I do not own a copy of Mastering the Art of French Cooking, though I do own a copy  Julie & Julia and have watched it at least 40 times.  I am not exaggerating.  I can’t think of a better movie to have been Nora Ephron’s last, her masterpiece.  At the heart of it are two interwoven stories of loving partnership in marriage, passionate calling, and self-discovery.  And there’s Meryl Streep.

I love the love stories and I love the faltering, tentative ways that Julie and Julia both try to figure out who they are, following the breadcrumb trails of their callings in life.  Neither of them knows where it’s all going and neither is entirely confident that this is it.  But one crumb at a time they each keep going, creating, loving food, feasting.

creamed spinach in gratin dish

Recently I saw a Smitten Kitchen recipe claiming to be a compilation of the four different creamed spinach recipes in Mastering the Art of French Cooking.  I don’t own a copy but I have cooked from it and my ears perk up whenever I hear about a recipe I might attempt.  I picture Meryl-as-Julia and I hear the soundtrack and I think I could make that!  Still, I was not entirely convinced that I am a creamed spinach person.  It’s not a dish we had in my house growing up and I find that many cooked spinach dishes are spinachy in all the wrong ways:  strong green taste, stringy strands that haven’t been chopped well, kind of a big glompy mess.  But I do love spinach and I wanted to find some more go-to ways to prepare it, especially in winter when another cold spinach salad just won’t cut it.

And even though it is surprising/disappointing every single time you watch an entire pot of fresh spinach become only 3 cups of cooked spinach, it is also amazing what happens to spinach when it’s combined with just enough butter, cream, cheese, salt, and pepper.  Oh, and a few breadcrumbs on the top.  As my husband said when he tasted it, “This is the dish to start kids on so that they will never say I hate spinach.”  Fresh and creamy, but not swimming in butter-cheese-cream.  Just enough to hold it together and make your mouth happy.  The bonus was getting to use my gratin dishes, which always makes me feel a little French and sophisticated.

I find it sad that so many people don’t know how to cook anymore and that holidays like Thanksgiving are “special” mainly because so much of the meal is homemade for a change.  Though this feast came from Julia Child, it wasn’t complicated and it doesn’t have to be.  It’s acceptable to make a wonderful dish like this alongside a simple egg or even a frozen pizza.  It doesn’t have to take all day and you can make it without the special dishes.
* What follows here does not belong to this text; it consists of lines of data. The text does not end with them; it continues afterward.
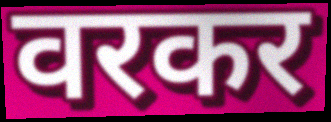
वरकरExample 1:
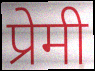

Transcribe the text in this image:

प्रेमी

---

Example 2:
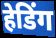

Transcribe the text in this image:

हेडिंग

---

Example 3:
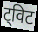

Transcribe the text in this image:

ट्विट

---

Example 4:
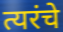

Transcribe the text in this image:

त्यरंचे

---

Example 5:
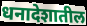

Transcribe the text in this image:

धनादेशातील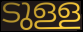
ടുള്ള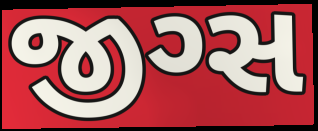
જીગ્સ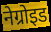
नेग्रोइड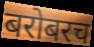
बरोबरच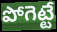
పోగెట్టే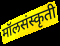
मॉलसंस्कृतीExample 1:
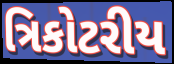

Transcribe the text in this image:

ત્રિકોટરીય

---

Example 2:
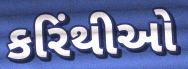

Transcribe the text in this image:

કરિંથીઓ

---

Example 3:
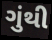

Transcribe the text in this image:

ગુંથી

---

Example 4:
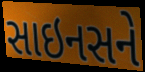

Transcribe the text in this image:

સાઇનસને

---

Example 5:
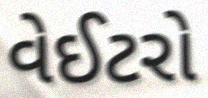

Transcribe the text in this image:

વેઈટરો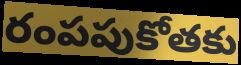
రంపపుకోతకు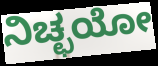
ನಿಚ್ಛಯೋ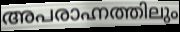
അപരാഹ്നത്തിലും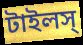
টাইলস্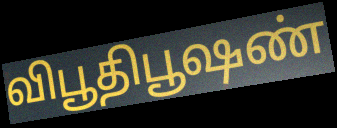
விபூதிபூஷண்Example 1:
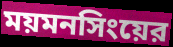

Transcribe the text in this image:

ময়মনসিংয়ের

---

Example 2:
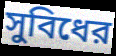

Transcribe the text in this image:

সুবিধের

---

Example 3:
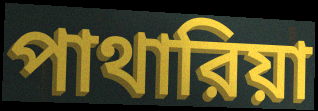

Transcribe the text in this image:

পাথারিয়া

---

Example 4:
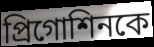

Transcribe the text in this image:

প্রিগোশিনকে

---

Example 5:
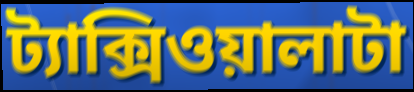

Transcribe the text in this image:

ট্যাক্সিওয়ালাটাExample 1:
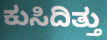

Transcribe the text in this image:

ಕುಸಿದಿತ್ತು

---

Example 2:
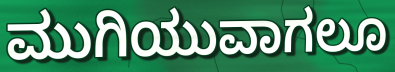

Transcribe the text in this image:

ಮುಗಿಯುವಾಗಲೂ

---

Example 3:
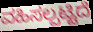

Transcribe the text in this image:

ವಹಿಸಲ್ಪಟ್ಟಿದೆ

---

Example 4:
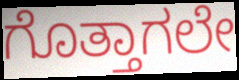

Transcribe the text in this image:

ಗೊತ್ತಾಗಲೇ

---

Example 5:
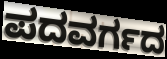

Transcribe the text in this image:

ಪದವರ್ಗದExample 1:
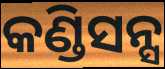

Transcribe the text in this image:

କଣ୍ଡିସନ୍ସ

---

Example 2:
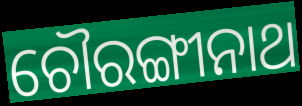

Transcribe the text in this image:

ଚୌରଙ୍ଗୀନାଥ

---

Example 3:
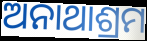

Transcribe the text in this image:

ଅନାଥାଶ୍ରମ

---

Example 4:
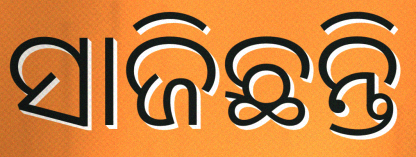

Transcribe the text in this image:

ସାଜିଛନ୍ତି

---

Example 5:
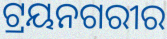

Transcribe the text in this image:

ଟ୍ରୟନଗରୀର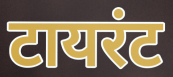
टायरंट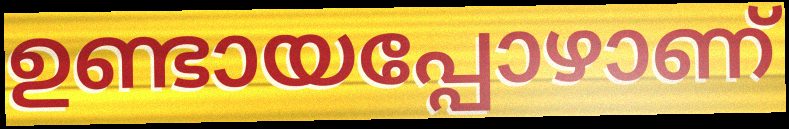
ഉണ്ടായപ്പോഴാണ്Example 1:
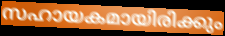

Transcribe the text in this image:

സഹായകമായിരിക്കും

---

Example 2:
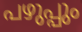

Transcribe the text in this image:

പഴുപ്പും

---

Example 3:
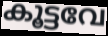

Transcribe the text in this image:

കൂട്ടവേ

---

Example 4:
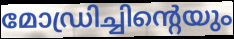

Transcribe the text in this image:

മോഡ്രിച്ചിന്റെയും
The point is remembering to follow the breadcrumbs to the place where your taste buds stop you in your tracks and make you pay attention.  Where you know you are on to something .  Where you savor and maybe close your eyes for a second to take in the sensation.  Where the taste of simple things like spinach, cream, butter, and cheese confirm not only that you do indeed like spinach but that the rest of life is pretty good, too.